Library Journal – June 1, 2015
Jackley’s captivating memoir tells how she cofounded Kiva, a nonprofit microfinance organization connecting people worldwide, especially those willing to lend small amounts of money, from $25 to potential entrepreneurs in developing countries. Though these entrepreneurs are poor themselves, they have created new businesses even in the most impoverished communities. The loans enable them to take advantage of opportunities and to grow their businesses. Jackley’s life story and personal transformation are intertwined with the lives of these innovative individuals. Her firsthand experiences with these strivers teach her lessons that she would have never learned in her formal MBA program. Each of the 14 chapters introduces readers to an individual who had a profound impact on the author’s development. These stories are truly inspiring because they show how the subjects created businesses with few resources.
This enlightening book can be effectively integrated into graduate business, public administration, and human resource studies and will be equally enjoyed by general public audiences.

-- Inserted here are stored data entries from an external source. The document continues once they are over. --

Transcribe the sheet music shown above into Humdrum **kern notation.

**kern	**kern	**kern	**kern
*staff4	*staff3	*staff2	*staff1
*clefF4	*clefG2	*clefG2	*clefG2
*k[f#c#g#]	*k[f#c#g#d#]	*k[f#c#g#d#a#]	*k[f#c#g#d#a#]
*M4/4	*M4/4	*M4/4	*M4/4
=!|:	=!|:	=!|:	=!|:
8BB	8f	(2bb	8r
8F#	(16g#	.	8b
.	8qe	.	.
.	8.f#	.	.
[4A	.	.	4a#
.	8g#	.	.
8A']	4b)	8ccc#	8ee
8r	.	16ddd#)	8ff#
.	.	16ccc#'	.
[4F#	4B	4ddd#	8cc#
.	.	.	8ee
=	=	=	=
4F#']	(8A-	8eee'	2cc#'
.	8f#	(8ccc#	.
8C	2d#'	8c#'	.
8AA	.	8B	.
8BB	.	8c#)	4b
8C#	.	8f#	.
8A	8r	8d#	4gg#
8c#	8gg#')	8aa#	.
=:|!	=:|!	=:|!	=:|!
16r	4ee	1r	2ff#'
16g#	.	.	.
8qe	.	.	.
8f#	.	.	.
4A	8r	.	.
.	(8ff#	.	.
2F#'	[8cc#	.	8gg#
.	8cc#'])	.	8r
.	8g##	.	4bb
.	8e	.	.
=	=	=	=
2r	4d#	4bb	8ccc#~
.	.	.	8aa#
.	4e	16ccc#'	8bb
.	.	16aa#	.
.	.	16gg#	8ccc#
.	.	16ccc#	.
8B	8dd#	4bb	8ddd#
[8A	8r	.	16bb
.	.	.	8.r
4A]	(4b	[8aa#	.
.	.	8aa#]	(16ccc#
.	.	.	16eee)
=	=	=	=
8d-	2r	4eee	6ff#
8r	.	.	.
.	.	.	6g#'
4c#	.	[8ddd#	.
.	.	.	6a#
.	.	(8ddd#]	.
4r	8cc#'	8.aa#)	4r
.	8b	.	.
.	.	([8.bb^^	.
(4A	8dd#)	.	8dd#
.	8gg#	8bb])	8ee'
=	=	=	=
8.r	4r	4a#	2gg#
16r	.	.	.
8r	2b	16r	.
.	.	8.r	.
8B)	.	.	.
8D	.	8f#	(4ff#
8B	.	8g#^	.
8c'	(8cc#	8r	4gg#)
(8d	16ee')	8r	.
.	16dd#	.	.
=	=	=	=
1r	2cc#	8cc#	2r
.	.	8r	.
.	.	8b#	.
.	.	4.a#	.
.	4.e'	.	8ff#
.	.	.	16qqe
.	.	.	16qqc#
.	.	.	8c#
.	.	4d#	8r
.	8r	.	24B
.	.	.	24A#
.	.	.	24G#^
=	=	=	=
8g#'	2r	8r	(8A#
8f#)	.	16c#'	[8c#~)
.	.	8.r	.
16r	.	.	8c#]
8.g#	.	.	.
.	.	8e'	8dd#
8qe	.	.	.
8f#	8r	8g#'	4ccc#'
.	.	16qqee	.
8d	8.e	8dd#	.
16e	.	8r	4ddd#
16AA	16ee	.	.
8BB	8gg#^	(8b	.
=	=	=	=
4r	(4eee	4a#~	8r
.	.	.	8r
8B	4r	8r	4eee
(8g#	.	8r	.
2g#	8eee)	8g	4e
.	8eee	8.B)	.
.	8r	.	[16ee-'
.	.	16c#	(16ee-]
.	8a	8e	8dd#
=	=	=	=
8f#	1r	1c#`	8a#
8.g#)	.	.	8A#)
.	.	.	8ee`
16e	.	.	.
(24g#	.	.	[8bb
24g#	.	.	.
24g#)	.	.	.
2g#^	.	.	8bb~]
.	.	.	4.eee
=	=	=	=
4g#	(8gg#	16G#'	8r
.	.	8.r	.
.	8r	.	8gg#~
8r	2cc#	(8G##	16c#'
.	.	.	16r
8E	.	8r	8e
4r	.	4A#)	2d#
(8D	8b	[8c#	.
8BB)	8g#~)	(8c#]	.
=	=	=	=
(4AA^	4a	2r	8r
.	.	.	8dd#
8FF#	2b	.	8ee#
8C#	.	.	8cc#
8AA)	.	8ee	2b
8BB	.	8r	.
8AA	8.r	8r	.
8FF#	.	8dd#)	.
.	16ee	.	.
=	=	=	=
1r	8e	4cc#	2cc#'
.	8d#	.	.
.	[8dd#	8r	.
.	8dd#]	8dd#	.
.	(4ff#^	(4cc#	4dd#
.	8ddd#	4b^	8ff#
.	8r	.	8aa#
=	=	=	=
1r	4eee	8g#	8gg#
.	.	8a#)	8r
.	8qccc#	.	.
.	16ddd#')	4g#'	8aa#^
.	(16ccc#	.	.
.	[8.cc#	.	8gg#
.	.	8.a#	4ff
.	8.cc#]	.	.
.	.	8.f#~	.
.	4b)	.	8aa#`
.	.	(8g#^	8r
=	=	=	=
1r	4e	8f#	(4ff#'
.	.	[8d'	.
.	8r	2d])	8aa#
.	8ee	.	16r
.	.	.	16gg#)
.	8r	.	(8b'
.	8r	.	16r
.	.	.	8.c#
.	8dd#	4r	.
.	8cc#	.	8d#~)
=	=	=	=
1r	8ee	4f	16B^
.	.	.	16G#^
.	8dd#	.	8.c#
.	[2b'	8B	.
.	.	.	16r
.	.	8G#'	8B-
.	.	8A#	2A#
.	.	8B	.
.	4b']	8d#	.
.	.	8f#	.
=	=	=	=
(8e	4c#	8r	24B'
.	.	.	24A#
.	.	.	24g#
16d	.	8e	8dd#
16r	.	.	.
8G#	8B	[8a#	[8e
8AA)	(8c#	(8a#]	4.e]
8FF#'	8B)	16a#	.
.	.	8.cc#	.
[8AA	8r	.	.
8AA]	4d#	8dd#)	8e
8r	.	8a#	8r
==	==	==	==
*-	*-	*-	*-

—Caroline Geck, Camden Street Sch. Lib., Newark, NJ
Kirkus Review – April 15, 2015
A memoir about how the Internet can help in the fight against poverty, from the co-founder of Kiva, “the world’s first personal microlending platform.” Jackley chronicles how her life was transformed in the fall of 2003 when she heard Muhammad Yunus, founder of Grameen Bank, explain how he was enabling the poor in Bangladesh to free themselves from predatory lenders. Yunus’ account of his work turned the notion of poverty “on its head,” and his speech provided the author with an exciting new method for thinking about the alleviation of poverty. She understood that the poor are “not weak, helpless people. These were people who were capable, tenacious and resourceful.” Jackley went on to co-found Kiva, which enables people to lend small amounts of money, as little as $25, to businesses in countries like Uganda, Kenya, and Tanzania. The author describes how she began to investigate and define a plan that would lead toward her goal. Hooking up with Brian Lehnen and his Village Enterprise Fund, she traveled to East Africa to survey the fund’s grantees and their cultures. In the aftermath of that trip, Jackley designed Kiva to work with existing microlenders, lend money online, and maintain contact through regular updates. As reflected in its mission statement, the company promised “to connect people through lending to alleviate poverty.” Less than 10 people got the ball rolling, and their requests for loans were filmed and posted online. An email to friends helped raise funds, and the author’s venture quickly grew. Yunus’ 2006 Nobel Prize created further interest, which accelerated growth. But it was not all success. In Uganda, they fought against fraudsters and the diversion of funds, and legal and regulatory obstacles doomed her next business, ProFounder. In addition to her own story, Jackley includes folksy business lessons learned from her borrowers—e.g., why the roosters should eat first. A charming account of how “to pursue opportunity and possibility where others see none.”